Les Piles intermédiaires

Le quotidien bordélique d'une traductrice à l'assaut des idées reçues. (Et des portes ouvertes, aussi, parfois.)

Éditeur de DVD, plus qu’un métier, une passion

Intérieur jour, Milan.

Aldo et Fabio arpentent fiévreusement un bureau étriqué en s’efforçant de ne pas se rentrer dedans à chaque demi-tour.

L’atmosphère est tendue.

– Ça craint, Aldo, il faut qu’on trouve un truc pour le vendre, ce DVD. Une catchline catchy.

– Bof, il est 12h35, ça peut pas attendre après le déjeuner ?

– Le maquettiste veut le projet définitif, on n’a plus le choix.

– Attends, Fabio, on est des markéteux, ou what ? Allez, je t’accorde deux minutes de brainstorming intensif avant la pause déj.

– Ouais, ouais, zou, on se motive.

– Tiens, tu vas voir, c’est facile : si on mettait l’accent sur le fait que ce film est difficile à trouver dans certains pays d’Europe ? L’exclu, ça fait vendre, nan ? Et puis ça sera peut-être l’occasion de le fourguer à l’étranger, en plus.

– Hmm, chais pas, chuis pas convaincu. T’as pas autre chose ?

– Euh… Arrête de tourner en rond, d’abord, j’ai l’impression d’être un poisson rouge.

– Bon, bon.

– Ou alors, on pourrait écrire en gros un truc du style : « un chef d’œuvre fascinant entre western et film noir, avec Robert Mitchum dedans et Raoul Walsh à la réalisation ». C’est bien, ça, et puis en plus c’est factuel, on prend pas de risques, t’en penses quoi ?

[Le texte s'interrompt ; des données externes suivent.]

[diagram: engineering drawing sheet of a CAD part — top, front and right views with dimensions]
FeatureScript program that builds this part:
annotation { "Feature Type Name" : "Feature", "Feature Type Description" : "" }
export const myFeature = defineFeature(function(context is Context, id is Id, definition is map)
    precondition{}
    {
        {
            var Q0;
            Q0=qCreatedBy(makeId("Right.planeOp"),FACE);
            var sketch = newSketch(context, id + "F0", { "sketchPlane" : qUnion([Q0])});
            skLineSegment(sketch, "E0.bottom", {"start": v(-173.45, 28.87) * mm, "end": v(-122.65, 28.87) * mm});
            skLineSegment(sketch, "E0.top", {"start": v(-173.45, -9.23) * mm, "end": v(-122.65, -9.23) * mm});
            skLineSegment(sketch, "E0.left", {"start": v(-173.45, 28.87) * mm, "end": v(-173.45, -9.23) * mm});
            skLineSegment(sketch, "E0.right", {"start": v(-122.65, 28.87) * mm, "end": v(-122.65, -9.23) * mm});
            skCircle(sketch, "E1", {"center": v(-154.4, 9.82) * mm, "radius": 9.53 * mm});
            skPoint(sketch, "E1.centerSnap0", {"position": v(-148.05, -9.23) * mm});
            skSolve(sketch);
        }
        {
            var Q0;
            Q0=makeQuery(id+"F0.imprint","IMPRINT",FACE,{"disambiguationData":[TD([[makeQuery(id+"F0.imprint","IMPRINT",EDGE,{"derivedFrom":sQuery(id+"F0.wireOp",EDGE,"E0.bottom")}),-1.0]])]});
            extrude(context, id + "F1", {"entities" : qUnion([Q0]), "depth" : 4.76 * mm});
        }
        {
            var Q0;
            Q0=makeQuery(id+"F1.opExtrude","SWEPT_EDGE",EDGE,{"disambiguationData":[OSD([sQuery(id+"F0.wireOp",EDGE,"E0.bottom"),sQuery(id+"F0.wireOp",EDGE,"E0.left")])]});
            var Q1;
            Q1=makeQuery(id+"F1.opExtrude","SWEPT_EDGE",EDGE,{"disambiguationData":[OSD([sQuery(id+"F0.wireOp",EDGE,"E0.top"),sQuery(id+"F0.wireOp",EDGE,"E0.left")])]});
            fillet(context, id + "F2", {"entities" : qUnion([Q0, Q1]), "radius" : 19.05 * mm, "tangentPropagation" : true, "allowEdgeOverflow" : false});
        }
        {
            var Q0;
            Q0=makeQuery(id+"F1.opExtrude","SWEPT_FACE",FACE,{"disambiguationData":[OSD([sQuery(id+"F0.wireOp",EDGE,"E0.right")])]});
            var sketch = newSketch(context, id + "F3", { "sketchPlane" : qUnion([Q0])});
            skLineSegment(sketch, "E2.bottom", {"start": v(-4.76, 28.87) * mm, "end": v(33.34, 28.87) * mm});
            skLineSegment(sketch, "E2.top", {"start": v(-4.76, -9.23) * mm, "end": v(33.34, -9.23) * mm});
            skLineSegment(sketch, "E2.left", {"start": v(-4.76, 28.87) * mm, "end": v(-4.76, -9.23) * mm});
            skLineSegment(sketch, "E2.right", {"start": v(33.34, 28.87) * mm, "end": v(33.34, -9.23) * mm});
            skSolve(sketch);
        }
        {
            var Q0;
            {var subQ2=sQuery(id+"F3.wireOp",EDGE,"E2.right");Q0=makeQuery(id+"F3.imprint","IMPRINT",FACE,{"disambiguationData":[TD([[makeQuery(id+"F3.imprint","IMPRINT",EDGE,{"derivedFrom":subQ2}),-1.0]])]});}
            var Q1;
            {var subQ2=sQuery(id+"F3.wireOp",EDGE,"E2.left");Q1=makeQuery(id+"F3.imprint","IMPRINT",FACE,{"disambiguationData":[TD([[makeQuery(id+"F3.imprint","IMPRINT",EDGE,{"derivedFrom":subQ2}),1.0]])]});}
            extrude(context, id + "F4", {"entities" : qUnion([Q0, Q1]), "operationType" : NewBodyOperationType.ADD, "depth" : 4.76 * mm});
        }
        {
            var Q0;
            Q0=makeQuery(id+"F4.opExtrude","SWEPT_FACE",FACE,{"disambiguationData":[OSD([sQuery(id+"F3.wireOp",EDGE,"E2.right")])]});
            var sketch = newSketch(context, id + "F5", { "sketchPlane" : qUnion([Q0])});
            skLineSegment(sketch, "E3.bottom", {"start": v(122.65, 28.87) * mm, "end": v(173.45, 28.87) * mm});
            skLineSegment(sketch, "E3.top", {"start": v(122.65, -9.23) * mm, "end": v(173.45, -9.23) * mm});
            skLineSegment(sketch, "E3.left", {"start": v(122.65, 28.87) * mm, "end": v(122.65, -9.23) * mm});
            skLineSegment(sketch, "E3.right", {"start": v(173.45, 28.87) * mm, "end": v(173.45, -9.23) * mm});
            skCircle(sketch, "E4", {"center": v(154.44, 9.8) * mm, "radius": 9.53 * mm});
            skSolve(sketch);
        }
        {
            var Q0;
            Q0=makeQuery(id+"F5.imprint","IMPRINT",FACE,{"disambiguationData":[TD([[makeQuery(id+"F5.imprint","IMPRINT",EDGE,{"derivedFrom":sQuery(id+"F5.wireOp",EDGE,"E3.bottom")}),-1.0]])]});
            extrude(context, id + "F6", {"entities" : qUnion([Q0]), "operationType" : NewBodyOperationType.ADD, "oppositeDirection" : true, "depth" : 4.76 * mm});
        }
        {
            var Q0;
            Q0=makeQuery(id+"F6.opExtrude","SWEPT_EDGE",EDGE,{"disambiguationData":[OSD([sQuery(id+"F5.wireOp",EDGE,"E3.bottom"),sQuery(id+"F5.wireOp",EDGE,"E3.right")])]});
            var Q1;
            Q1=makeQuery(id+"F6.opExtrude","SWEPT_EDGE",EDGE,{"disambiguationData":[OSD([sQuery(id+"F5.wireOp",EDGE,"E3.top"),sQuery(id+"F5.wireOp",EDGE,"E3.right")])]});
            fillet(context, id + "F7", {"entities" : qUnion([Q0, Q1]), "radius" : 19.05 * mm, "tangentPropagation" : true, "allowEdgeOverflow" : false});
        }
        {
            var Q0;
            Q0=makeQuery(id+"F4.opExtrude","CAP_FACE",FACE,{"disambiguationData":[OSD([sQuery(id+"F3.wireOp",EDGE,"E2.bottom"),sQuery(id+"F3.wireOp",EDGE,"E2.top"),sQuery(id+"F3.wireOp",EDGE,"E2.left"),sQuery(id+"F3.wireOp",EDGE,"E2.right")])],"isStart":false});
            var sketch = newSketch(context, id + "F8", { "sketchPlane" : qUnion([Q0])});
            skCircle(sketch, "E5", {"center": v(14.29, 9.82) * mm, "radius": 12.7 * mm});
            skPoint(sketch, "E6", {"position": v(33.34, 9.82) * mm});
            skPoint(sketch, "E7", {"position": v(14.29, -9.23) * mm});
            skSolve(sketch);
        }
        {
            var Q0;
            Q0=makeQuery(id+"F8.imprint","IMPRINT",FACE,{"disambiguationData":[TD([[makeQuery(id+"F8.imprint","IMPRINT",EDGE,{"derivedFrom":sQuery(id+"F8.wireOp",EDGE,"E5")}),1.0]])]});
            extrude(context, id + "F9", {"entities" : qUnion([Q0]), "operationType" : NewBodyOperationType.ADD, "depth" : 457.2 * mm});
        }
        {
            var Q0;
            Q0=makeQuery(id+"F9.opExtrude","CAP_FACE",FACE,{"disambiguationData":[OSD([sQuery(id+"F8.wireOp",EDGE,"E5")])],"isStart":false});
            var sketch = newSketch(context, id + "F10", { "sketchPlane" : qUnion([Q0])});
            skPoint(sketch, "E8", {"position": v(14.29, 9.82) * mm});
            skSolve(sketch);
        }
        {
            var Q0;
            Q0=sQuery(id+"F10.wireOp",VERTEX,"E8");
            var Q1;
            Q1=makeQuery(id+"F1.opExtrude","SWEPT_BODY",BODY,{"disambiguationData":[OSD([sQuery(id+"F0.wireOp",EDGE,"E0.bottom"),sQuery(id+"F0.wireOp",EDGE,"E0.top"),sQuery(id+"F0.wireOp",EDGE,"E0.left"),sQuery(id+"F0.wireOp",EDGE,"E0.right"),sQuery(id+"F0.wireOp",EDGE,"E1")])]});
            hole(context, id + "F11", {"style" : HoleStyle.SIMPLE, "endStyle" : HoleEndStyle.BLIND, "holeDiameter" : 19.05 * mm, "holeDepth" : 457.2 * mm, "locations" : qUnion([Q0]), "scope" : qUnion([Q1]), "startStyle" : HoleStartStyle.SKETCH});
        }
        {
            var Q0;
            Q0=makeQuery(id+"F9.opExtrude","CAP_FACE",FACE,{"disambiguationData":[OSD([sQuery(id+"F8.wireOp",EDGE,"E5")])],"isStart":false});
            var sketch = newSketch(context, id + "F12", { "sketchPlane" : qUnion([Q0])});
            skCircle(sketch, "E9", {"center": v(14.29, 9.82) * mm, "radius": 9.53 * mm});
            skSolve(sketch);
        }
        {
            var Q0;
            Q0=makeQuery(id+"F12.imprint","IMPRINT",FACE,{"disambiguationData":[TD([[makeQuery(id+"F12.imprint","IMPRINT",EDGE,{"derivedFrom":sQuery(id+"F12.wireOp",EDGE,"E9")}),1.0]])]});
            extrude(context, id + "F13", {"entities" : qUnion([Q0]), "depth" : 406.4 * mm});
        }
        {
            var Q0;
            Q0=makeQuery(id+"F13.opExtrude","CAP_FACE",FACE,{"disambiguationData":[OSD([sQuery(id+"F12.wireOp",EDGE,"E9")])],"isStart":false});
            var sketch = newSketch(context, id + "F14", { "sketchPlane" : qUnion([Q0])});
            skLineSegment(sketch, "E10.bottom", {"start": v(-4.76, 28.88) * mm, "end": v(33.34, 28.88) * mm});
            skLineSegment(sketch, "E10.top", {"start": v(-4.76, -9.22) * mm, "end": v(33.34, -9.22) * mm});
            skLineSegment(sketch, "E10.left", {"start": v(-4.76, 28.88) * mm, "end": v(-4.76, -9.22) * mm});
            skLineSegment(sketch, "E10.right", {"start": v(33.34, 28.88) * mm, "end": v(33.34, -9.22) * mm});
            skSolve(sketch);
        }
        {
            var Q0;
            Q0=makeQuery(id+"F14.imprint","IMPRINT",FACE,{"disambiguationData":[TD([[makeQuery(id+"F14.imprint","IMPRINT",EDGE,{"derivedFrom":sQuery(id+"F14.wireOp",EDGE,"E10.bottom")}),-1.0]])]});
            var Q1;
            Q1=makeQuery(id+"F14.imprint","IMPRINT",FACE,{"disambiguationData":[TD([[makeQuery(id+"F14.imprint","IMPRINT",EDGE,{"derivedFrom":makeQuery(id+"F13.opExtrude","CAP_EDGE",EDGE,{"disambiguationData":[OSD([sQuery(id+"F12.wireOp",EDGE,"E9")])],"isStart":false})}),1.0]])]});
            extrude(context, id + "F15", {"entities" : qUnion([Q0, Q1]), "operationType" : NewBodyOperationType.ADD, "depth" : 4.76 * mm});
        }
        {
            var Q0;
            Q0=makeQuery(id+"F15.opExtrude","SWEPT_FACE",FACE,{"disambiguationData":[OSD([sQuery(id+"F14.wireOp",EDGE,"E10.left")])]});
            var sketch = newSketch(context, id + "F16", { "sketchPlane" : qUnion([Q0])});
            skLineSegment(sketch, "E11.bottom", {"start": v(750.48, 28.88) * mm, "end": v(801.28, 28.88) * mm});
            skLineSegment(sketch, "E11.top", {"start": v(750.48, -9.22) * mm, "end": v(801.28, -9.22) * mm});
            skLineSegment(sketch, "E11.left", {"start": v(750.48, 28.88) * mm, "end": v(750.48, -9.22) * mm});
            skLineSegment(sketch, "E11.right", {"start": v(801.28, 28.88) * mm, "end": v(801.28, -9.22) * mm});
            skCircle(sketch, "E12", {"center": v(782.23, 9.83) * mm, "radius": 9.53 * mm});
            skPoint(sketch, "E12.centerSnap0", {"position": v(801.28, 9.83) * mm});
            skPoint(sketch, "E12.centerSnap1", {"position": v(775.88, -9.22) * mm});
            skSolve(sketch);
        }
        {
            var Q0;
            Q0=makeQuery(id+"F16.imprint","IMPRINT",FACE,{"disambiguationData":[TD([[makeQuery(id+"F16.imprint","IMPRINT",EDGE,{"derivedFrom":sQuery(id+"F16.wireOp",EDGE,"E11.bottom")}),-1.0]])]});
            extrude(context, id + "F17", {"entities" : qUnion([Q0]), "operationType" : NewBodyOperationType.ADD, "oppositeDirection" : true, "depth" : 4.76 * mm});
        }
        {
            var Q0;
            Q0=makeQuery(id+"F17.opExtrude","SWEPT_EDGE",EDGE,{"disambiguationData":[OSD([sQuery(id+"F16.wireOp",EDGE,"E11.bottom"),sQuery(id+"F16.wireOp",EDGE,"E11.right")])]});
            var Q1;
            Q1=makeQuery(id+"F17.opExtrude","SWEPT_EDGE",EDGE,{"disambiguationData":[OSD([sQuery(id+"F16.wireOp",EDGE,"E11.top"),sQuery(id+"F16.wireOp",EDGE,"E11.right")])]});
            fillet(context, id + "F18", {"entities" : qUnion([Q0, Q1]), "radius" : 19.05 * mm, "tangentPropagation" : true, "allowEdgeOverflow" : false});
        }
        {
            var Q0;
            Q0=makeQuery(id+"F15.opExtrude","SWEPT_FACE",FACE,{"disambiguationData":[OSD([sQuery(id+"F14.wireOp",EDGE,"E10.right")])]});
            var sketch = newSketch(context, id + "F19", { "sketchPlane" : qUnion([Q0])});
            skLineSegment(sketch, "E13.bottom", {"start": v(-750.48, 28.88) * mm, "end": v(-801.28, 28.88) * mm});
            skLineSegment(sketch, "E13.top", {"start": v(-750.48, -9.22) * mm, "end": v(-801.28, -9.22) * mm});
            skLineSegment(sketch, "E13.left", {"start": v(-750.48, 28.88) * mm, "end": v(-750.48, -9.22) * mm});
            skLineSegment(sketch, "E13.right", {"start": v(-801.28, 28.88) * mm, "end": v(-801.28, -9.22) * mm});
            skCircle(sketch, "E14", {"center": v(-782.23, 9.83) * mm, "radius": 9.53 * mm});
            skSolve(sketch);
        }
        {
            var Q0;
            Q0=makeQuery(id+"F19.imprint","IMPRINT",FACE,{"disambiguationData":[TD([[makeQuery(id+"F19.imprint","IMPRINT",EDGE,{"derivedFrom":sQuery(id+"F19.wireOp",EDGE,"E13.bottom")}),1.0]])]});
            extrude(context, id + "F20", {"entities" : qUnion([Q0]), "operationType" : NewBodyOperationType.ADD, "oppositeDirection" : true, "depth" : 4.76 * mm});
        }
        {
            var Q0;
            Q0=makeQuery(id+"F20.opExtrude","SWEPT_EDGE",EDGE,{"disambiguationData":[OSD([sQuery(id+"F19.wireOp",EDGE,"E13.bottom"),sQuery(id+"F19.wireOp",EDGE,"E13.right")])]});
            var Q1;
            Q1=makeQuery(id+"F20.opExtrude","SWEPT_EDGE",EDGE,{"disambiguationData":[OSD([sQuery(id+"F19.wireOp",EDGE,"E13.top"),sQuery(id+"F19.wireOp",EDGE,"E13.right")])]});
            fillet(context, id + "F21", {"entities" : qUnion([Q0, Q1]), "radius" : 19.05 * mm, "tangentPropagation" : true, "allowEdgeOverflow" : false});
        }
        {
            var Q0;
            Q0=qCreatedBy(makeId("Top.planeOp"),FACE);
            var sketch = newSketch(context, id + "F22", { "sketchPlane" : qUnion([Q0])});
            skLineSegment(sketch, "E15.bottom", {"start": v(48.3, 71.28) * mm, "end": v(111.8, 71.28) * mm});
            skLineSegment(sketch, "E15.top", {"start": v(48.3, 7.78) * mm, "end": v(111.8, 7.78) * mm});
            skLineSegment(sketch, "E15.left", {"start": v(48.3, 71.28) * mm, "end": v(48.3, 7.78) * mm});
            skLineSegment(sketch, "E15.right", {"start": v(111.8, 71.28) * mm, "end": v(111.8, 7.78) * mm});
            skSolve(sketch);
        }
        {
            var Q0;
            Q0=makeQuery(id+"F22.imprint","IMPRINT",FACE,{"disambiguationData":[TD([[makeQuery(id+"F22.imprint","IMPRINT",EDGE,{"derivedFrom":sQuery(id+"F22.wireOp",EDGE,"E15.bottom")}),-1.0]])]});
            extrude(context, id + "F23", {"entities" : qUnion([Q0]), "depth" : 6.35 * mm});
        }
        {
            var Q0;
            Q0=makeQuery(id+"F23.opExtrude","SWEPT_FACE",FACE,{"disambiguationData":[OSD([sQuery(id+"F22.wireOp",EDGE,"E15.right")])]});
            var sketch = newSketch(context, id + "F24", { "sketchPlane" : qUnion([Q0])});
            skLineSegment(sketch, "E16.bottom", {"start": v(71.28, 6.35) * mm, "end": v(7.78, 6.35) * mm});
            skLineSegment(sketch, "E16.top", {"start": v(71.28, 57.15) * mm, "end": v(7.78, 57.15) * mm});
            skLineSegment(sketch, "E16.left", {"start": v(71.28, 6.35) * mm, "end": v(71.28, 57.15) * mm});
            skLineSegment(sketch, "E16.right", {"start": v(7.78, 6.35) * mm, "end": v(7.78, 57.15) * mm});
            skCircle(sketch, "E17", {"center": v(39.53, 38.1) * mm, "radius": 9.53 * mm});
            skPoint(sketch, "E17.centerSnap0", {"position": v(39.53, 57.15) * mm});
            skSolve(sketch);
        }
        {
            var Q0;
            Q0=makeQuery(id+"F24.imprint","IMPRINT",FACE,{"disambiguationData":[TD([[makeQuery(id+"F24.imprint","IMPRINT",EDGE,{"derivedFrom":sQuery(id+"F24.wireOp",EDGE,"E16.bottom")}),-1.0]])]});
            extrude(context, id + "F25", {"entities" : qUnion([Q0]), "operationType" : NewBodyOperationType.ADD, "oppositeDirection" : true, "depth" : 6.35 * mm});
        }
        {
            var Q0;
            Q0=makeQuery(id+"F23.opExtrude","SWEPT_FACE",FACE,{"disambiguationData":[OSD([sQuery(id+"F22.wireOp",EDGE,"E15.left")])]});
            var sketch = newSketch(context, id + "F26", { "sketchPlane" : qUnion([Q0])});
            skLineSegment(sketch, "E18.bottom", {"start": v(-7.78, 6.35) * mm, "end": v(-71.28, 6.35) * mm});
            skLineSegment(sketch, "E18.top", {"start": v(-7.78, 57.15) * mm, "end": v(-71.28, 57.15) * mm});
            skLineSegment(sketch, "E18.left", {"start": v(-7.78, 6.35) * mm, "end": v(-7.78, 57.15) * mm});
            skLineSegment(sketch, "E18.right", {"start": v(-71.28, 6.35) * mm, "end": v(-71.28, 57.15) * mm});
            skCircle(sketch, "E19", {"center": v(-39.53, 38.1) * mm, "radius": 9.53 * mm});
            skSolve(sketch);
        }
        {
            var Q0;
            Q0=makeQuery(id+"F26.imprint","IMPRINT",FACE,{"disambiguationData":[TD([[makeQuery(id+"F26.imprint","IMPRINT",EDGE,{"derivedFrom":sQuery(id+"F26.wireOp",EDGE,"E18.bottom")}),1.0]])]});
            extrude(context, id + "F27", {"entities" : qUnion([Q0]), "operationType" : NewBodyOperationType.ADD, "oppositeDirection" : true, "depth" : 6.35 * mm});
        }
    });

– Pff… Nan, nan, vraiment ça me parle pas.

– Sinon, on pourrait tout miser sur le côté esthétique de la jaquette ?

– Esthéquoi ?

– Oh, ça va. Je veux dire mettre en avant ce noir et blanc somptueux, coller une photo qui déchire sa mère avec les stars du film. Pour faire genre « c’est un classique quasi indépassable en noir et blanc, achetez-nous questo cazzo di DVD ». Alors, alors ?

– Gnnnniiii…

– T’abuses, Fabio. Nan, franchement, t’es pas constructif. Tu veux qu’on potasse des bouquins sur le western ou sur Raoul Walsh pour trouver une idée, quelque chose qui parlera aux cinéphiles ?

– C’est une blague ?

– Ouais.

– Ah, attends, attends, attends ! Ça y est, j’ai une idée top moumoute qui va résoudre tous nos problèmes.

– Dis, dis.

– On va plutôt faire une jaquette merdique toute floue où on ne reconnaîtra même pas les acteurs et écrire en gros au dos LE truc à deux balles qui n’intéressera personne : c’est le film que Jim Morrison est allé voir au cinoche le soir de sa mort.

– Ah ouais.

– …

– C’est un peu nul, quand même, nan ?

– C’est tout pourri. Mais tu l’as dit toi-même, il a plein d’arguments pour se vendre tout seul, ce film. Et puis c’est pas comme si le secteur du DVD était en crise, hein. En plus, j’ai la dalle.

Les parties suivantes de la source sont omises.